Valorizamos problemas e dificuldades, nem pensamos se este ou aquele problema é, de fato, tão grave e tão doloroso. Não importa! O que importa é que todo desafio tem de ser ruim, pois foi assim que aprendemos. Aprendemos a desvalorizar a vida e torná-la insuportável e cruel. Nunca olhamos para os fatores difíceis da vida como um grande desafio que nos levará a um momento de celebração. Olhamos para os desafios como aspectos negativos... lobos que vão te devorar e você tem que vencê-los somente para estar vivo, sobreviver e nunca celebrar.

Estas crenças, meus amigos, nos levam a carregar problemas que não são nossos por anos de nossas vidas, por acreditarmos numa vida só de dor. Ficamos inquietos de estar bem quando o outro está mal.

Nossas crenças são o que concluímos ser verdade.

Então, sugiro agora que você pense a respeito do que acredita e veja de que forma estas crenças vem impedindo você de viver, ou melhor, de que forma estas crenças vem interferindo na forma de seu viver?

Esta experiência mudou e vai mudar ainda mais a forma de eu olhar para vida e tentar levá-la de forma mais leve e feliz!!


Estou de volta CHEIA DE VIDA!!!!!!!!!!!!!!!!!




*Zaki é terapeuta holística do espaço Pura Luz Yoga.



8 comentários:

Fernando Henrique disse...

Não é, Zaki? Eita gente pra gostar de sacrifício, de ser vítima, coitadinho, cansado de tanto trabalhar etc e tal. Eu, heim! Que chatice! Tô contigo! A vida é tudo de bom; nos foi dada por Deus, é um caminho de amor e alegria. Sofremos de graça, pois tudo que nos acontece tem uma razão de ser: nos melhorar e ensinar a caminhar com mais amor e alegria ainda. Que bom que estás de volta. Vamos celebrar a vida!!!!

Lella disse...
Este comentário foi removido pelo autor.
Lella disse...

é isso que me pergunto tanto, porque não celebrar as coisas que vem com facilidade? se elas chegaram é porque estavam disponiveis pra vc naquele momento, porque vc é merecedor daquele evento. CANSEI da busca atraves da dor, quero saborear a alegria das coisas estarem disponiveis a mim.

Que todos nós estejamos sempre CHEIOS DE VIDA.

Anamaria Lima disse...

Nossa, só eu sei quanto tempo passei me desvalorizando por não ter tido uma vida dura, difícil.
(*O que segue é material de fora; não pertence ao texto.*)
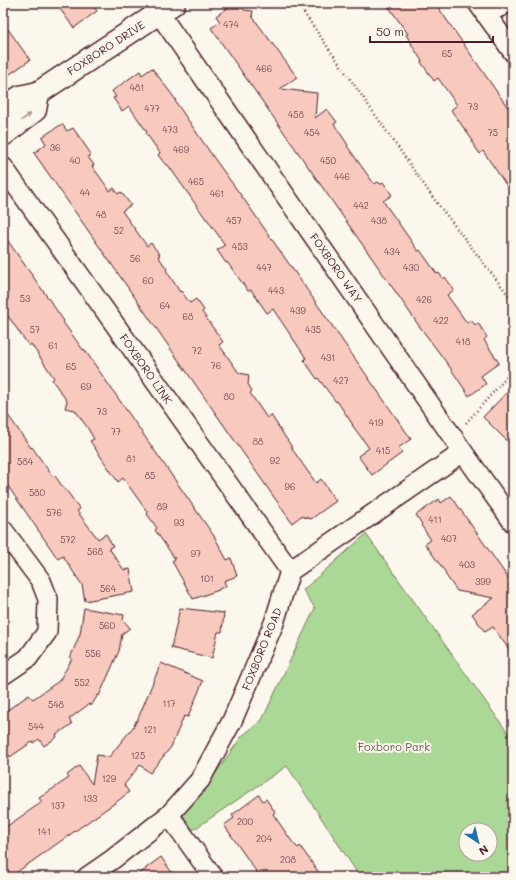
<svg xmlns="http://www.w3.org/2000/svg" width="516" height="880" font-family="Mali,sans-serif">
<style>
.green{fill:#abd897;stroke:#7a7c61;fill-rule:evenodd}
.building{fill:#f8c9bd;stroke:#4a1f2b}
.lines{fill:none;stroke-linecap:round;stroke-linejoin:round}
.street-casing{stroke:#4a1f2b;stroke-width:22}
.secondary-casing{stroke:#4a1f2b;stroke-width:25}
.path{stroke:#4a1f2b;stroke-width:2.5;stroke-dasharray:1 3;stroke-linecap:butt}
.street{stroke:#fbf7ec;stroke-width:19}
.secondary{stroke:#fbf7ec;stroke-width:22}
.oneway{fill:#ab9695}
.labels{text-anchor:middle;stroke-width:4;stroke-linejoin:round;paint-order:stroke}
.number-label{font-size:9px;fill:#764a50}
.street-label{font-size:11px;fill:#4a1f2b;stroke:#fbf7ec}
.park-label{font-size:11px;fill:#67564b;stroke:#fbf7ec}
</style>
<rect width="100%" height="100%" fill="#fbf7ec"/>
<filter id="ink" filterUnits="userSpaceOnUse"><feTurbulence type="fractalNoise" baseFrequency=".025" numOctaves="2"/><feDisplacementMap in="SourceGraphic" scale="8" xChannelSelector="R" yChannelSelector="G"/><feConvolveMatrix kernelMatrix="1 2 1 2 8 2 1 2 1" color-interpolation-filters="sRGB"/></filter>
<g filter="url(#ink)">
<path class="green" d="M366,534L513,740V877H360L287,766L193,830L182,814L208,784L242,736L262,720L315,608L303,590ZM466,830H490V854H466Z"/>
<path class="building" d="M68,3H91L97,11L74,28L60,9Z
M235,3H239L244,10L253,11L252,16L297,77L280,89L317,93L315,118L327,109L337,122L334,124L348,145L347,146L372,181L374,184L378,182L380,184L383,182L392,195L383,201L402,228L418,251L420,250L437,274L439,273L443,279L445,277L454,290L447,295L467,323L471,320L475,325L478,323L487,337L484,340L499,363L481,376L486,384L469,396L449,366L417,323L404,304L211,28L220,22L216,16Z
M386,3H435L513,115V195L483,151L480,154L471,141H473L451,110L457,105L438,78L434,81L421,62L422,61L411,44H412L406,35L408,34Z
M3,22L30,60L3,79Z
M152,68L176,100L175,101L214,158L248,205L411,439L398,448L402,453L372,475L358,456L369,448L352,425H353L337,401L336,402L318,378L317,379L304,360L306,358L273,309L267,313L251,290L248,291L227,262L226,263L217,250L225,245L207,219H206L168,165L165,164L158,155L160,153L146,133L147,132L129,106L122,111L113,98L116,97L112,91L140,71L142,75Z
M62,124L67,131L73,128L91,154L88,157L94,165L92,166L110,191L114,188L118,194L121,192L131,205L122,211L147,246L151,243L160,255L158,256L167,269L166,270L180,292L181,291L190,303L196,299L204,310L202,312L223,342L219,345L220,346L239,373L249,375L248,384L252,391L250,393L267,418L271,415L293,449H292L316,483L321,479L336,501L311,519L301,516L292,523L34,153L46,144L42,137Z
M3,234L46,295L64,321L63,322L83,350L84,349L95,365L214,536L227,560L231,558L237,576L224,581L226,586L219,589V590L193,599L172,561L175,559L155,530L157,528L147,514L148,513L123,478L118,482L90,441L94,439L87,427L75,410L65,408L67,401L52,380L54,378L31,344L29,346L3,309Z
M513,386V447L483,417Z
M3,408L31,448L32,447L53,477L55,476L65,490H66L80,509L77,511L98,539L106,534L113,546L109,548L124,570L130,569L134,592L85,601L82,585L63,556L58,559L3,479Z
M451,496L513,585V655L493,627L485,632L472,614L494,598L457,591L445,574L446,573L425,544L431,540L421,525L422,524L416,515L439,499L441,503Z
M84,608L124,615L123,620L130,628L122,634L119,651L99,696L98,695L91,706L89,704L69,719L72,724L56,735L57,737L44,746L39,739L33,743L32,742L10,757L9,755L3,760V713L29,695L33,699L59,681L72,659L70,658L80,634Z
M180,608L224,613L222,632H218L212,658L171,648Z
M161,663L203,681L188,717L184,716L171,747L150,773L140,765L124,785L129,792L119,800L10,877H3V829L42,802L39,798L69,778L67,775L79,766L92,784L97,755L109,757L134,726L136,721H137Z
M259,795L263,801L266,799L275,812L273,814L293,843L298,848L300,846L322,877H260L224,825L234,818L232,815Z
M161,857L175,877H135L146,869V868Z"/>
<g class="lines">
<g class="street-casing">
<path id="street" d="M152,3L463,452L513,522
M478,3L513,52
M485,14L508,3
M3,167L290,571
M3,530L41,581L48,599L47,632L28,658L3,675
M169,815L213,877
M87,877L113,859L169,815L200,780L232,721L274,623L290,571L463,452"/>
</g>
<g class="secondary-casing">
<path id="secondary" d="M3,109L20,97L38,93L174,3
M3,135L35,110L38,93"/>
</g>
<path class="path" d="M297,3L434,199L513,301
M466,423L513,370"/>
<use href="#street" class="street"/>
<use href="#secondary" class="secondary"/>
</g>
<defs><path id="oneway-solid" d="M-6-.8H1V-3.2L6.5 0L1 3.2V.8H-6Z"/></defs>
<use class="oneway" href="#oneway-solid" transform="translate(26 117) rotate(-38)"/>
</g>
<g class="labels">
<g class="number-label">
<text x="231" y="28">474</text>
<text x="447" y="57">65</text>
<text x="264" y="72">466</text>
<text x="137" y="91">481</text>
<text x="473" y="110">73</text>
<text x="152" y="112">477</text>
<text x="296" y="118">458</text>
<text x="170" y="133">473</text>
<text x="312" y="136">454</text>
<text x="493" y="136">75</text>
<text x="55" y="151">36</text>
<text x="181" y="153">469</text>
<text x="75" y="164">40</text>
<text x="328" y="164">450</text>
<text x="342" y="180">446</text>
<text x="196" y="185">465</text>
<text x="85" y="196">44</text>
<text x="217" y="197">461</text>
<text x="361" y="209">442</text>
<text x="101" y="218">48</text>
<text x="234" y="224">457</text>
<text x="379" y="224">438</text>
<text x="119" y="234">52</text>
<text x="240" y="250">453</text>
<text x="392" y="255">434</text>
<text x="135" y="262">56</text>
<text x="264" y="271">447</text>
<text x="411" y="271">430</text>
<text x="148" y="284">60</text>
<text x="276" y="294">443</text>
<text x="25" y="302">53</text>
<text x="424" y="303">426</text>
<text x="165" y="309">64</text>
<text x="298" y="314">439</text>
<text x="188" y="320">68</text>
<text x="441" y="324">422</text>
<text x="35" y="333">57</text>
<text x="313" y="333">435</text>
<text x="463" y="345">418</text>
<text x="53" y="349">61</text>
<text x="197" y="354">72</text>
<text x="328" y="361">431</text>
<text x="216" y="369">76</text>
<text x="71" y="370">65</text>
<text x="341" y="384">427</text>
<text x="86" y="390">69</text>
<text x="229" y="400">80</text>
<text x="102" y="415">73</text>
<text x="376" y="426">419</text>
<text x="116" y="435">77</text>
<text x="258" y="445">88</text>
<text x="383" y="454">415</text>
<text x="131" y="462">81</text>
<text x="275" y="464">92</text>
<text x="25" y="465">584</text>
<text x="150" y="479">85</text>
<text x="290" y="490">96</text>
<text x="37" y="496">580</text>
<text x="162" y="510">89</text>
<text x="54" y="516">576</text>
<text x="435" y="523">411</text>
<text x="179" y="526">93</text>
<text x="449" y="542">407</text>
<text x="68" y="543">572</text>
<text x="95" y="555">568</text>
<text x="196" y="557">97</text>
<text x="467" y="568">403</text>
<text x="207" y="582">101</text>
<text x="483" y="585">399</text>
<text x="108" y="592">564</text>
<text x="107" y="629">560</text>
<text x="93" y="657">556</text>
<text x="82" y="686">552</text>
<text x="169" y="707">117</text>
<text x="56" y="708">548</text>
<text x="36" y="730">544</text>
<text x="150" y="733">121</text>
<text x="138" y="759">125</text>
<text x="109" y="782">129</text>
<text x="90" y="802">133</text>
<text x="58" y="809">137</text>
<text x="245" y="825">200</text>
<text x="44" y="835">141</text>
<text x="264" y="842">204</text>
<text x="288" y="863">208</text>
</g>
<g class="street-label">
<text transform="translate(106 48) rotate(-33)" y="4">FOXBORO DRIVE</text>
<text transform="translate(336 268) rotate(55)" y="4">FOXBORO WAY</text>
<text transform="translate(146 369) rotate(55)" y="4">FOXBORO LINK</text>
<text transform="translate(262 649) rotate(-68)" y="4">FOXBORO ROAD</text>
</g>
<g class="park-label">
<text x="394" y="751">Foxboro Park</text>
</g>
</g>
<rect width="516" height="880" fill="none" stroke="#fbf7ec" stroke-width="16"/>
<rect x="8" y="8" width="500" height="864" fill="none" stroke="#4a1f2b" stroke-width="1.5" filter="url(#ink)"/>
<g transform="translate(478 842) rotate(145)"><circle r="19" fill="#fbf7ec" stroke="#b4a19f"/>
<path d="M0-3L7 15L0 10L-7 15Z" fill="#1f6fb2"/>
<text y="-6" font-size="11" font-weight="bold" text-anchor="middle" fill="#4a1f2b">N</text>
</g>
<path d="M370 36v6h123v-6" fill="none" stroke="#4a1f2b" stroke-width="2"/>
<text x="376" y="36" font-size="12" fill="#4a1f2b" stroke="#fbf7ec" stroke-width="3" paint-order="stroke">50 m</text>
</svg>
Me comparava e admirava as pessoas que passaram por muitos sacrifícios e pensava: elas, sim, são dignas". Depois de tantos anos de trabalho pessoal no Pura Luz (não é Zaki?), posso dizer sem medo que, hoje, consigo celebrar tudo aquilo que o universo me proporciona sem culpa e com muita gratidão. Só tenho a agradecer a nossa jornada juntas!

Amor e luz!!!!

Anônimo disse...

Nossa, depois do grupo de ontem e do texto de hoje preciso urgentemente mudar minhas crenças. Muitas delas me impedem de aproveitar a vida mais intensamente. Tenho muito ainda pra crescer, mas sei que chego lá!

Lella disse...

Zaki, o que fazer com essas crenças? já que fomos todos infectados por elas. atraves da meditação e do observar podemos transceder isso? ou aceitar seria o melhor caminho? aceitar o que somos, aceitar o nosso momento presente.

porque acredito que por tras de tudo que falamos ontem sempre havia uma crença.estou certa?

ontem de fato o olhar para dentro foi muito intenso.

Carolina Albuquerque disse...

Talvez o difícil mesmo seja identificar essas crenças como crenças que de fato são. nascer numa sociedade que nutre tantas crenças, dogmas cristãos, sem nunca ter a oportunidade de olhar para si mesmo, me faz sentir que estou habituada. e logo nem vejo o quanto isso afeta a minha vida... imagina, lembro que aos 12 anos, acho, fui obrigada a me confessar, pois estudava em um colégio de freiras. fiquei remoendo uma semana o que danado eu tinha de pecado. terminei confessando as briguinha que tinha com minha irmã...heheh. e o padre me curou mandando eu rezar alguns pai nossos e ave maria!

mas sinto que mesmo lendo sobre, mesmo não querendo fazer parte desse mundo que cultua essas crenças, não sei se realmente me dou conta delas...

Thereza disse...

O grupo de terca mexeu muito comigo. Muita coisa desde la continua mexendo...Muito do que foi dito fez meu coracao bater mais forte, senti muito calor e um pouco de tontura. A ficha caiu mesmo!!! Estou adorandooo estar no grupo e tem feito uma diferenca enorme na minha vida. Estou numa pressa danada para reorganizar o que ta desorganizado!!! Mas tenho uma pergunta: o que podemos fazer para desconstruir tantas crencas??